I do know that Dr. Justin Saya, Defy's medical director is who I would turn to if I was dealing with your issues. Like you, I live outside the US (Canada) and have access to a state-sponsored medical system. That said, the complexities of the issues you present would drive me toward private care - I would choose to spend the money on someone who has demonstrated consistent skill and judgement on matters related to men's health. Whatever course of action Dr. Saya would outline would than be taken to my local doctor. I know Defy does out-of-country consultations via phone. Contact them via email, you can find information at www.defymedical.com, and see if it's something you would be interested in. I am not Dr. Saya's patient, never have been, but I am very impressed with his skill.
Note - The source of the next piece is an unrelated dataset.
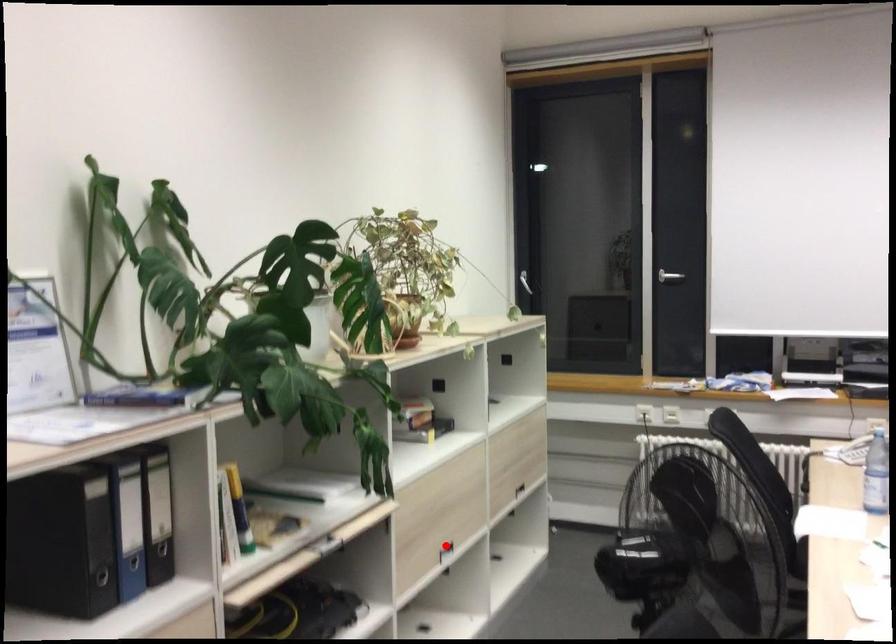
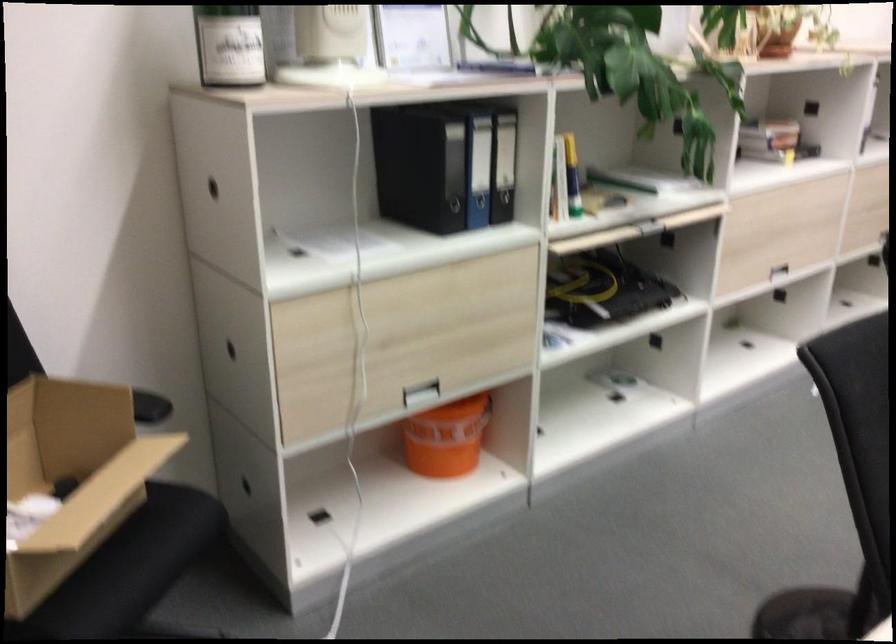
The point at the highlighted location is marked in the first image. Where is the corresponding point in the second image?

(771, 266)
You have been going in circles for a long time. You deserve some informed answers.
 

DaveK22

Active Member
Thanks Coastwatch - will those you have recommended have any knowledge of Propecia syndrome do you think?
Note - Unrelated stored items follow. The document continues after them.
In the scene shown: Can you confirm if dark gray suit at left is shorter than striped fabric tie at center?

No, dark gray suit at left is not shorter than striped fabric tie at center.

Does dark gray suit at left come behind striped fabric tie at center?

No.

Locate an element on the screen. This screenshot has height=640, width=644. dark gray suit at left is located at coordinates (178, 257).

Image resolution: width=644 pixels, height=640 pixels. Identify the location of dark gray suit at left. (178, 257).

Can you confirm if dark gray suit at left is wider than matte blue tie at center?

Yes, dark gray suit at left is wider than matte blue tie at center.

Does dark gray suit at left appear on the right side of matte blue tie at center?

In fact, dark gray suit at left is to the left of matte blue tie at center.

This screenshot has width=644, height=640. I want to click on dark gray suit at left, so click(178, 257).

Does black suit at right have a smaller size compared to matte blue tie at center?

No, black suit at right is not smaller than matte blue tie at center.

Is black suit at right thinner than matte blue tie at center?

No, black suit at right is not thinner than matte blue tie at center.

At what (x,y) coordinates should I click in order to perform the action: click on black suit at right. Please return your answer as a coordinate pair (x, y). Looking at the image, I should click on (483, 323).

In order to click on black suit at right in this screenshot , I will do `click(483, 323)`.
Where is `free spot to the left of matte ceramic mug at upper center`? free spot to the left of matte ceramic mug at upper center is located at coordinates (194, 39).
The reality is that most Doctor's will say they never heard of Post Finasteride syndrome...which is sad but true. Two of the best TRT docs in the USA (Dr. Shippen & Dr. Crisler) are both familiar with PFS but are quick to admit that the condition is extremely difficult to treat. There are claims of some on propeciahelp.com forum, to have been "cured" by doing some extreme fasting, paleo type diets, exercising, zero alcohol, etc. But just as many have tried all that with mixed results.

I sympathize with your situation & hope for the best...but just be prepared to be frustrated by the Dr's lack of understanding of PFS.
 
The reality is that most Doctor's will say they never heard of Post Finasteride syndrome...which is sad but true. Two of the best TRT docs in the USA (Dr. Shippen & Dr. Crisler) are both familiar with PFS but are quick to admit that the condition is extremely difficult to treat. There are claims of some on propeciahelp.com forum, to have been "cured" by doing some extreme fasting, paleo type diets, exercising, zero alcohol, etc. But just as many have tried all that with mixed results.

I sympathize with your situation & hope for the best...but just be prepared to be frustrated by the Dr's lack of understanding of PFS.

Crisler and I have shared a few PFS patients and discussed many. It is a condition that I wouldn't say is "cured", but more accurately "managed" with emphasis on attempting to achieve symptom relief. No two cases are the same as there are many variables, hormonal and otherwise, at play. Think the complexity of low SHBG cases multiplied several fold.